The quarantine procedure consists in removing from the system all infected nodes and all their susceptible neighbors. For infected nodes of degree $k$, this means removing $(k-1)I_k$ nodes; the factor $k-1$ accounts for the fact that one neighbor of an infected node is the node that transmitted the infection to it, therefore it cannot be susceptible. Hence the global fraction of nodes that are left after the quarantine procedure is

$$\begin{array}{ccc}\hfill n_Q& =& \sum _{k}P\left(k\right)[1-R_k-I_k-(k-1)I_k]\hfill \\ & =& 1-R-\sum _{k}P\left(k\right)k{I}_k.\hfill \end{array}$$ (B11)

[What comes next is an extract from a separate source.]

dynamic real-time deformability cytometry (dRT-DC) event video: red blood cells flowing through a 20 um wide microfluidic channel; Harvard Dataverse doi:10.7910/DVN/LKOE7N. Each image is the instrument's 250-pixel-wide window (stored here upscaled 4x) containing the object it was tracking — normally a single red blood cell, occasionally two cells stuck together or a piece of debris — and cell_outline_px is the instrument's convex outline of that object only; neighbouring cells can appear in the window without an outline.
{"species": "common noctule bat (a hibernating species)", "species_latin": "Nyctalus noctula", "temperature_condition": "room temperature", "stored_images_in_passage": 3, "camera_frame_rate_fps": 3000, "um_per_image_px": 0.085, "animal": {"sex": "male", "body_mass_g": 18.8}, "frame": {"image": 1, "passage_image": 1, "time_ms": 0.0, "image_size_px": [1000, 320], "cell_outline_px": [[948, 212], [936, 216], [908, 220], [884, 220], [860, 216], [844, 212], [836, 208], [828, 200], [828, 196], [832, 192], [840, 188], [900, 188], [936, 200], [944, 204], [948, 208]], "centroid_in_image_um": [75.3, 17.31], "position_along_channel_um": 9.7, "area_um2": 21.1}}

The last term on the right-hand side in Eq. (B11) can be rewritten, by considering the temporal evolution of $I_k$ [Eq. (B9)], as

$$\sum _{k}P\left(k\right)k{I}_k=I\frac{\langle k^2\rangle }{\langle k\rangle },$$ (B12)

which, inserted into Eq. (B11) and using $R=\tau I$, yields the expression for the total fraction of nodes $n_Q$ saved by a quarantine applied when the number of recovered nodes is $R$:

$$n_Q\left(R\right)=1-\left(1+\frac{1}{\tau }\frac{\langle k^2\rangle }{\langle k\rangle }\right)R.$$ (B13)

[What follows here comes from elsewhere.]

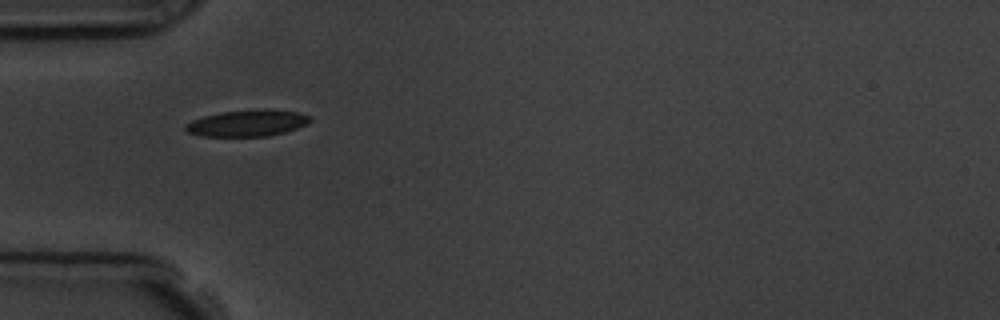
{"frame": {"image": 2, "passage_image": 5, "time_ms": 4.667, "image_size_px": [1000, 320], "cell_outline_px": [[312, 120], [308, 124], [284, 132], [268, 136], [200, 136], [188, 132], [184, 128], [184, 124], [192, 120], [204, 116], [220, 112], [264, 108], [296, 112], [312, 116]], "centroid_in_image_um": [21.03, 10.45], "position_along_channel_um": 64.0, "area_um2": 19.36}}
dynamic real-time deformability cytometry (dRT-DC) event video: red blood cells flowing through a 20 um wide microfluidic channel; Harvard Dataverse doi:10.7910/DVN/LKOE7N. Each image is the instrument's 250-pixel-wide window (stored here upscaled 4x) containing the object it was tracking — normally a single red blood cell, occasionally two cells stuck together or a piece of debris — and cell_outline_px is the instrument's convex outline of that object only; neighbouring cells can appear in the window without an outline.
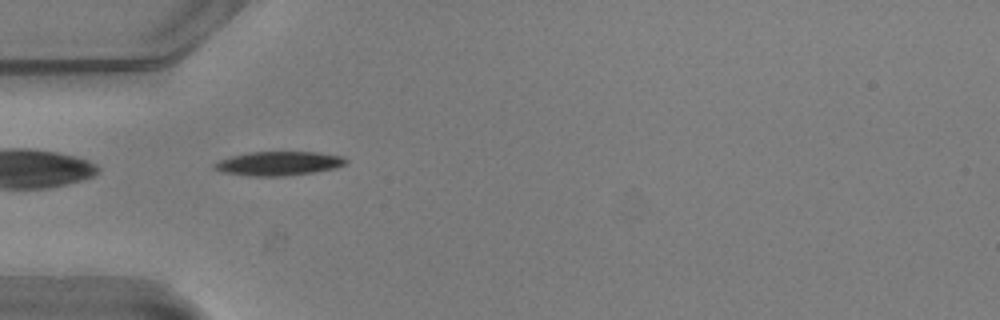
{"species": "common noctule bat (a hibernating species)", "species_latin": "Nyctalus noctula", "temperature_condition": "warm", "stored_images_in_passage": 4, "camera_frame_rate_fps": 3000, "um_per_image_px": 0.085, "animal": {"sex": "male", "body_mass_g": 20.5, "forearm_length_mm": 52.5}, "frame": {"image": 1, "passage_image": 1, "time_ms": 0.0, "image_size_px": [1000, 320], "cell_outline_px": [[348, 164], [336, 168], [312, 172], [284, 176], [248, 176], [224, 172], [212, 168], [212, 164], [220, 160], [232, 156], [248, 152], [316, 152], [344, 156], [348, 160]], "centroid_in_image_um": [23.71, 13.89], "position_along_channel_um": 61.3, "area_um2": 18.5}}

It is important to note that this expression holds for short times and on locally treelike networks [otherwise the expression $(k-1)I_k$ for the number of neighbors of nodes of degree $k$ to be quarantined is overestimated].

To compare with simulation results performed using the independent cascade model, we notice that HMF theory provides an epidemic threshold that is only approximate for continuous-time SIR but is exact for the ICM [1]. Exploiting this correspondence, we assume the validity of Eq. (B13) for ICM dynamics, provided $\beta$ is replaced with the probability $p$ in Eq. (B7) for $\tau$.